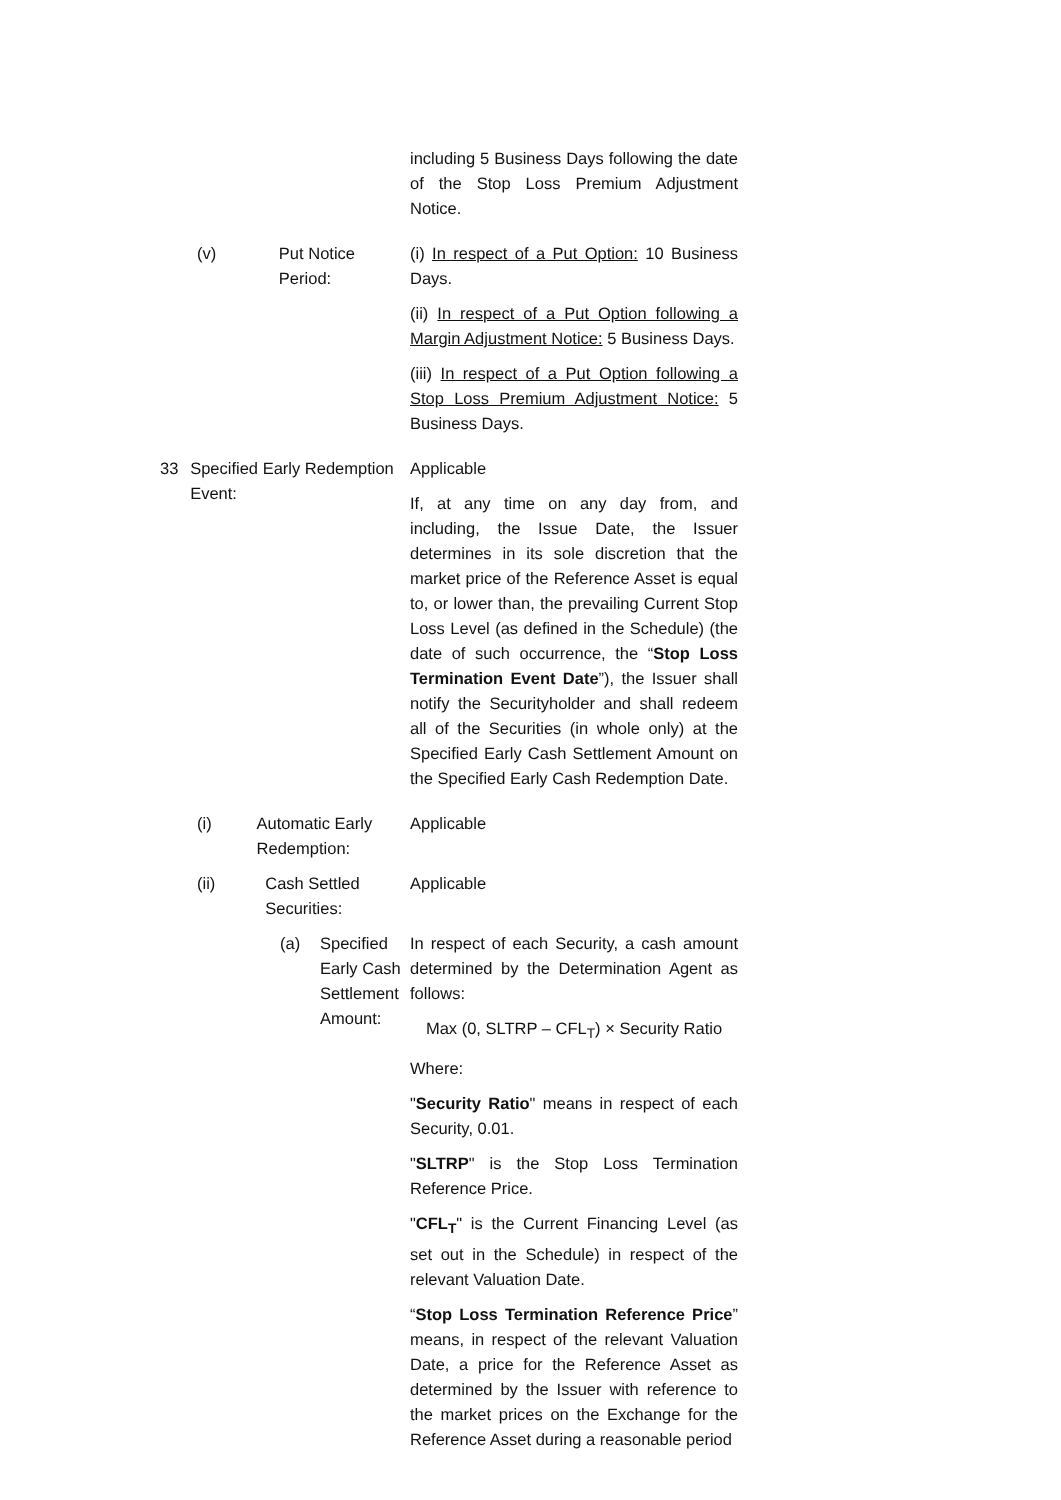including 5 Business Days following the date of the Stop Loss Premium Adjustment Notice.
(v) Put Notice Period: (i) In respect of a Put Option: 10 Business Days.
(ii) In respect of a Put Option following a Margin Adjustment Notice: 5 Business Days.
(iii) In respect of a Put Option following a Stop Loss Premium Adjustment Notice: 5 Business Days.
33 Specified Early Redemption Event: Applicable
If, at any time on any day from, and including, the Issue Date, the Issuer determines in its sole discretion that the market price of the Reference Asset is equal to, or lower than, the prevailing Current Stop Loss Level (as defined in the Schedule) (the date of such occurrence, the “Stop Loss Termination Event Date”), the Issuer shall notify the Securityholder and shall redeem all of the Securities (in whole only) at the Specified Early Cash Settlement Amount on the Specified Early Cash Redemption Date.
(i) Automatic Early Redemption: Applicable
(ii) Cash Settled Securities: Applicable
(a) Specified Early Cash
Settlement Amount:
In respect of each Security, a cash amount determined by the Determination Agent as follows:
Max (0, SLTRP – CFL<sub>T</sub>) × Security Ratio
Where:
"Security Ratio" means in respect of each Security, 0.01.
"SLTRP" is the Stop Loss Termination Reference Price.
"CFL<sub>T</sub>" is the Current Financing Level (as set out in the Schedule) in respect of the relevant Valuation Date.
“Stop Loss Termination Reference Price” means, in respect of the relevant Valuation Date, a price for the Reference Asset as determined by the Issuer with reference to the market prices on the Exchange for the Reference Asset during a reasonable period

+--

*Task description*
Write out exactly the lines between the start of the data and the line with "(ii) In respect", including both, but none of the pictures.

*Exercise result*
including 5 Business Days following the date of the Stop Loss Premium Adjustment Notice.
(v) Put Notice Period: (i) In respect of a Put Option: 10 Business Days.
(ii) In respect of a Put Option following a Margin Adjustment Notice: 5 Business Days.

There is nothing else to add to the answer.